Moreover, said FCR, the MTA board was not obligated to comply with the law, because a preliminary determination to dispose of the Vanderbilt Yard properties and development rights to FCR was made in 2005, before the effective date of the PAAA, and affirmed in 2006, with only “modifications to the business terms” approved in 2009.

The MTA, more cautiously, said “it arguably does not even apply.”

In an reply brief, the plaintiffs responded:
For one, respondents argue that the appraisal of the Vanderbilt Yard which MTA obtained in 2005 was still valid in 2009, even though MTA’s Chief Financial Officer publicly acknowledged on June 22, 2009, that the economy had substantially worsened and the real estate market in Brooklyn had substantially deteriorated since 2005, so as to warrant FCR’s withdrawal of its 2005 proposal and MTA’s negotiation of a new transaction with FCR.
They don't explain how a new appraisal would've helped the MTA, but the point of the lawsuit is that the MTA evaded the law.

Deal "evolution"?

Was the 2009 transaction part of a sequence? The plaintiffs disagree:
Respondents also argue that the transaction which MTA’s Board approved on June 24, 2009, should be deemed to relate back to the proposal from FCR which MTA’s Board formally selected nearly four years earlier, on September 14, 2005, and which FCR subsequently withdrew. Thus, respondents contend that both transactions were really just part of an unprecedented four-year-long disposition of authority property, so that the MTA should be permitted to rely on the RFP which it issued and the appraisal of the Vanderbilt Yard which it obtained in 2005, before the PAAA was enacted, to meet the new procedural requirements of the PAAA in 2009.

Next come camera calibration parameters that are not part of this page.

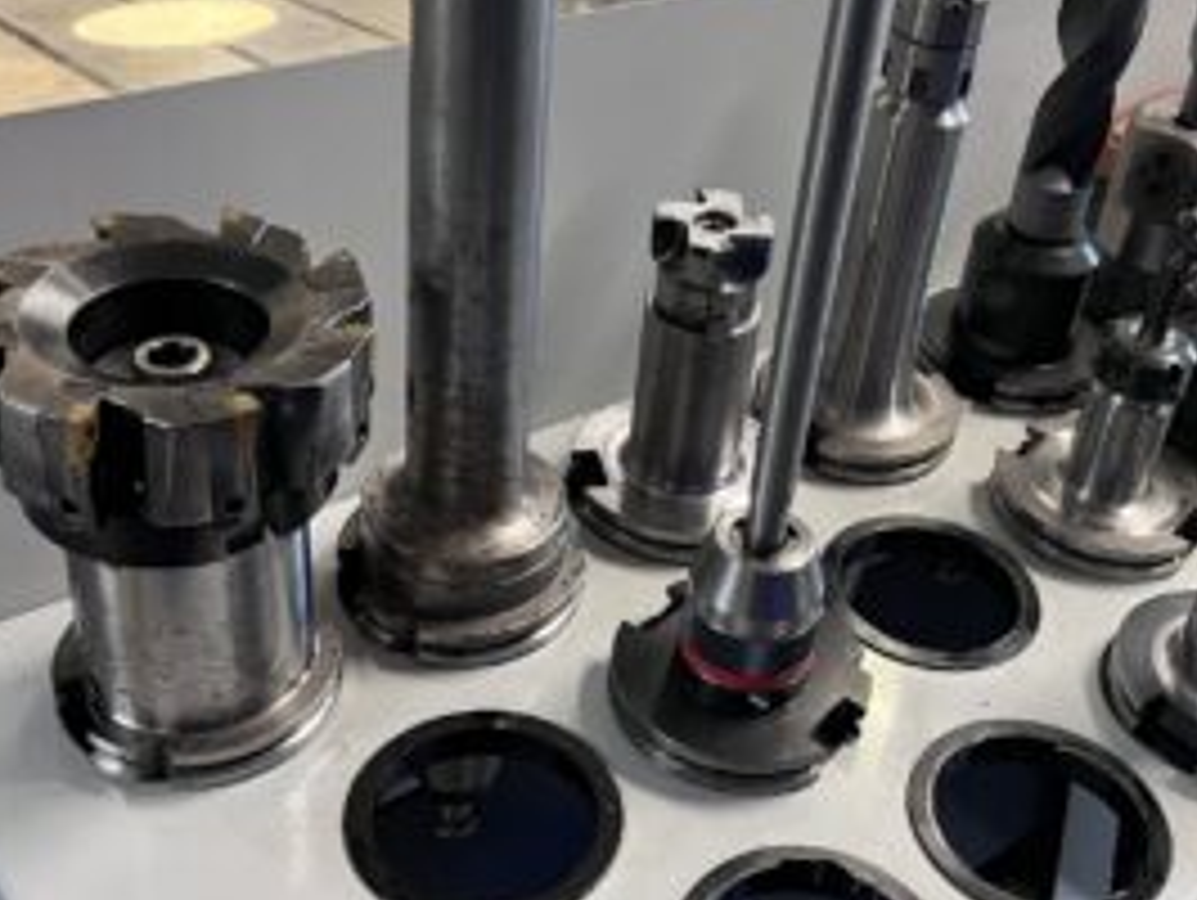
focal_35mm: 44
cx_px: 706
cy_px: 374
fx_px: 1523
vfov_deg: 32.9
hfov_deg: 42.7
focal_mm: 5.1
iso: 400
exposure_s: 1/50
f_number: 1.6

But that strained argument undermines the explicit remedial purpose of the PAAA, which is to reform the State’s public authorities by, among other things, “ensur[ing] greater efficiency, openness and accountability” in the disposition of authority property.
The plaintiffs pointed out that only FCR argues that the PAAA does not apply to the 2009 transaction--an argument “directly undermined by MTA’s own implicit admission” that it does apply, given an “explanatory statement” sent to designated State officials and legislators.

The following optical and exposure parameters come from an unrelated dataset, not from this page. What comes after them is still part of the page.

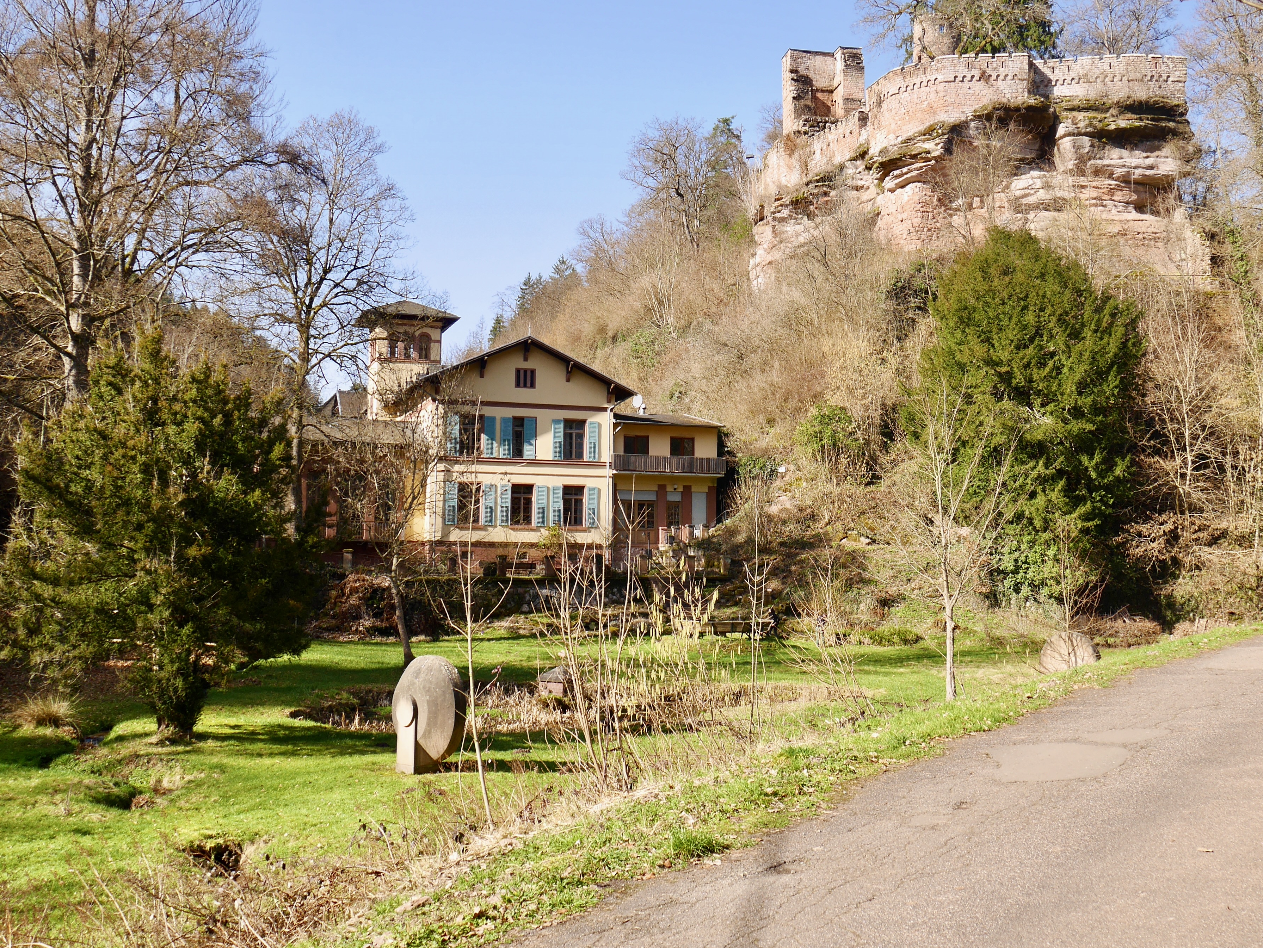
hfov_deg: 45.7
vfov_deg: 35.1
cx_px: 704
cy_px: 415
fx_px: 1497
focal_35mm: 41
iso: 200
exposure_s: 1/160
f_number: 5
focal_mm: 16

(Actually, the letter—at the end of the Helena Williams affidavit—says that transaction “may fall within the purview” of the PAAA.)

The issue of standing

The defendants say that the petitioners shouldn't even be in court.

The petitioners argued that DDDB, as a potential bidder, has been directly injured, and that it has organizational standing, given that the interests at issue "are sufficiently germane to the association's purposes that it is an appropriate representative of those interests."

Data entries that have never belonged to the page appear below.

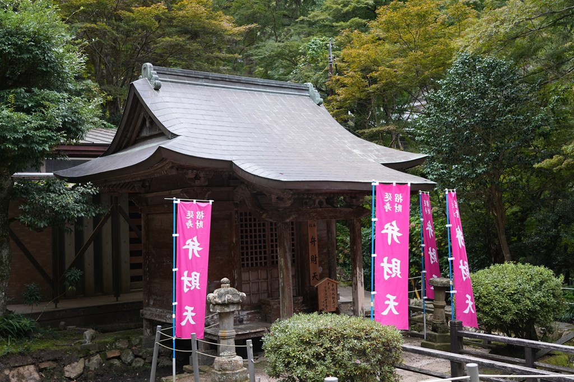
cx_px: 287
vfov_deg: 32.6
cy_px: 191
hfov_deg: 47.4
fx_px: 653
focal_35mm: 41
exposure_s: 1/160
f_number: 4
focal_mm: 41
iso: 400
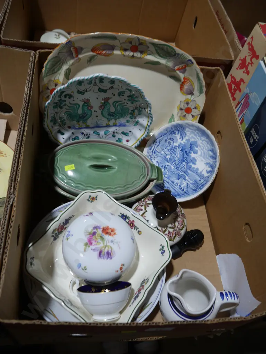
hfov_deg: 46.8
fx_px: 307
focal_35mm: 30
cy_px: 177
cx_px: 133
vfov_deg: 59.9
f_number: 3.6
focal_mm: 15
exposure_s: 1/125
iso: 200
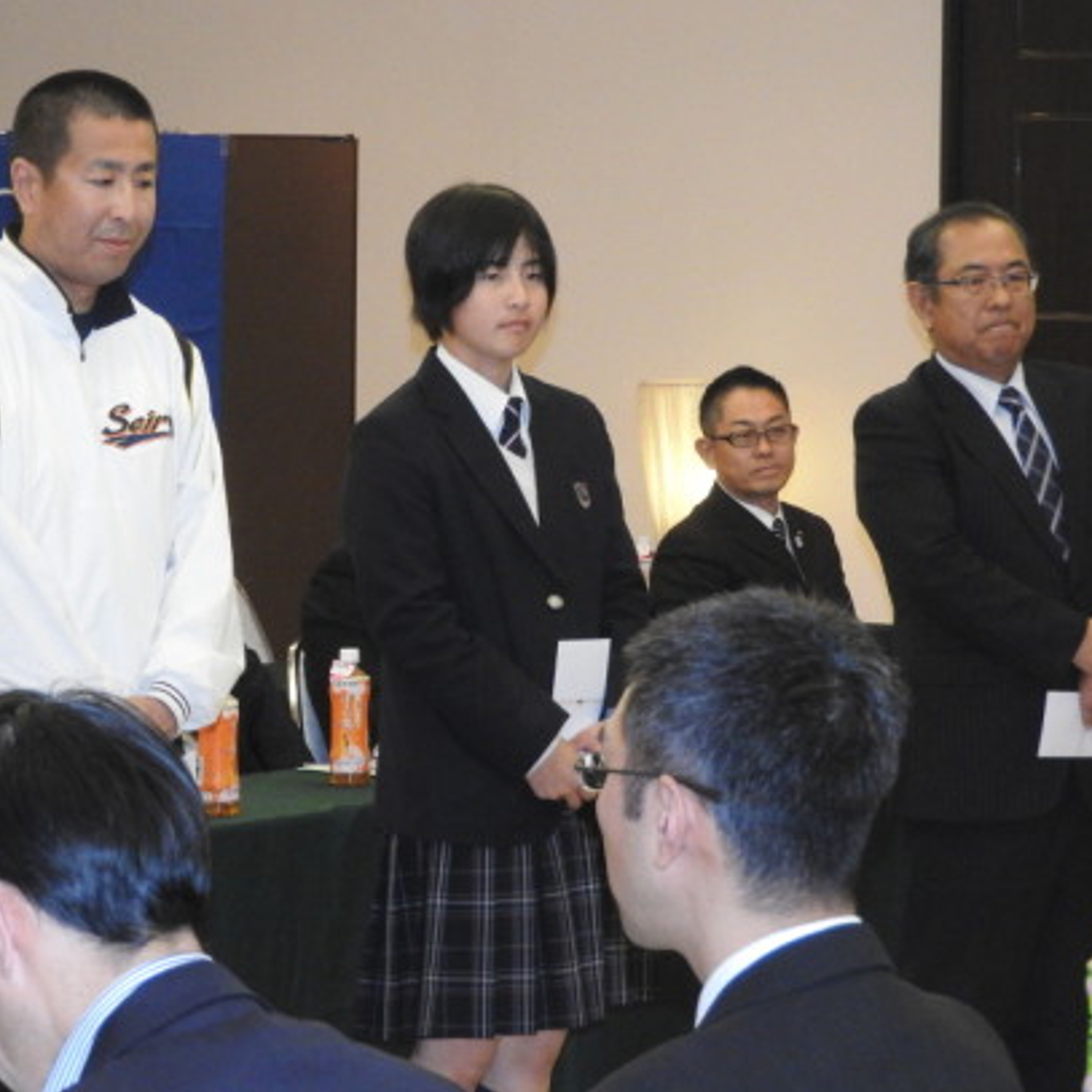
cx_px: 330
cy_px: 494
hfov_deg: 11.6
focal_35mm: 150
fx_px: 5354
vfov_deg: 11.6
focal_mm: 20.6
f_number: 5
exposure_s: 1/60
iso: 900
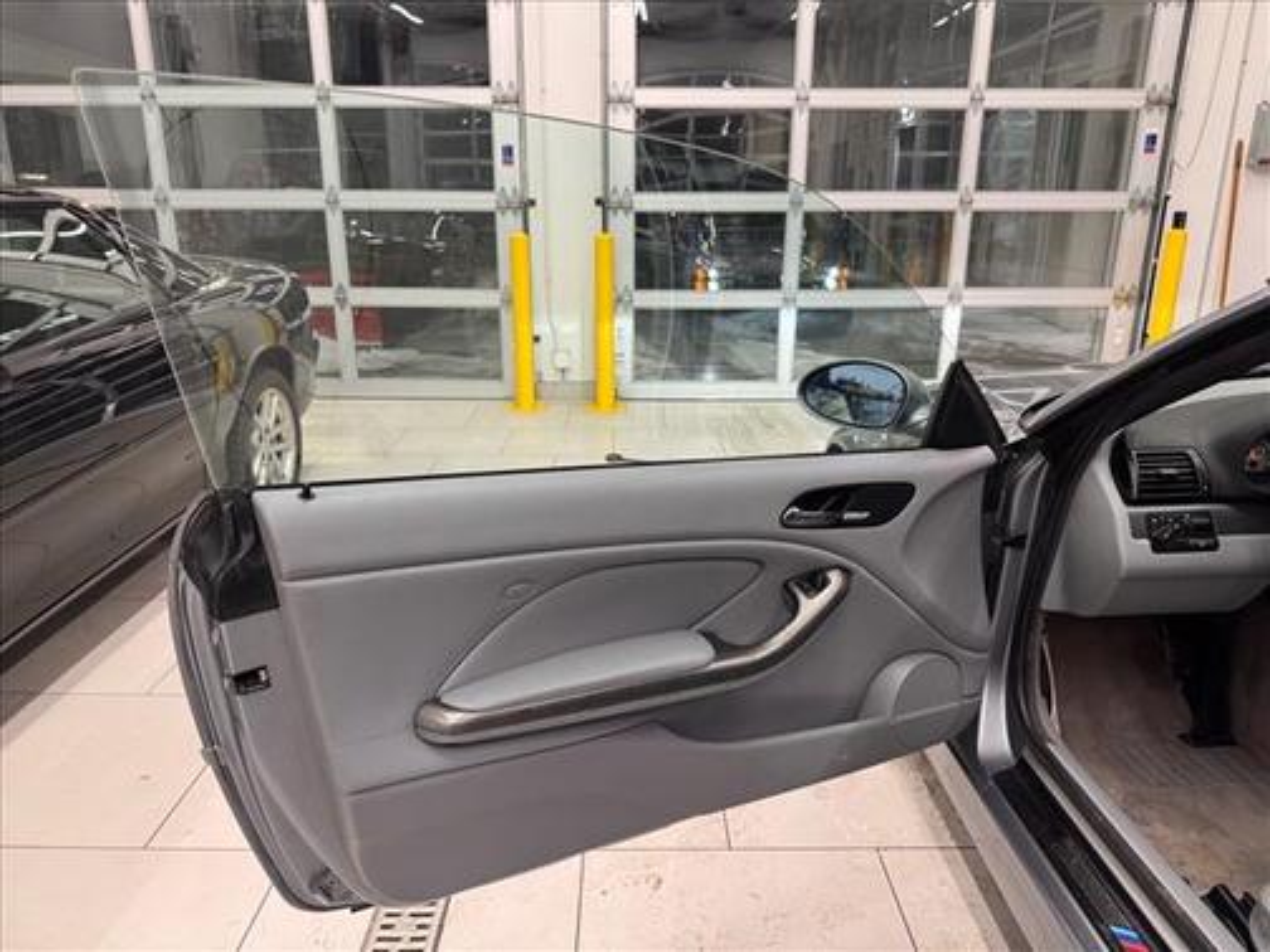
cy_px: 476
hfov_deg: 71.6
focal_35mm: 24
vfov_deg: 56.8
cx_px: 635
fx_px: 881
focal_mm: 6.76
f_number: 1.78
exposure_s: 1/120
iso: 160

So too the Straphangers has associational standing, given its interest in MTA operations, as do the elected officials represent districts encompassing or near the Vanderbilt Yard.

The suit said those officials--State Senator Velmanette Montgomery, Assemblymember Jim Brennan, Assemblymember Joan Millman--voted to pass the PAAA, "and are interested in ensuring that their votes are not rendered meaningless by MTA’s violation of the PAAA." (Also a plaintiff is City Council Member Letitia James.)

The MTA (as did FCR), however, responded none of the petitioners have standing, since the only injured party is another legitimate bidder--e.g., Extell--and DDDB wasn’t such a legitimate bidder.

The question of standing is one the petitioners hope the court will construe broadly, because “no party other than petitioners is in a position to challenge MTA’s unlawful action.”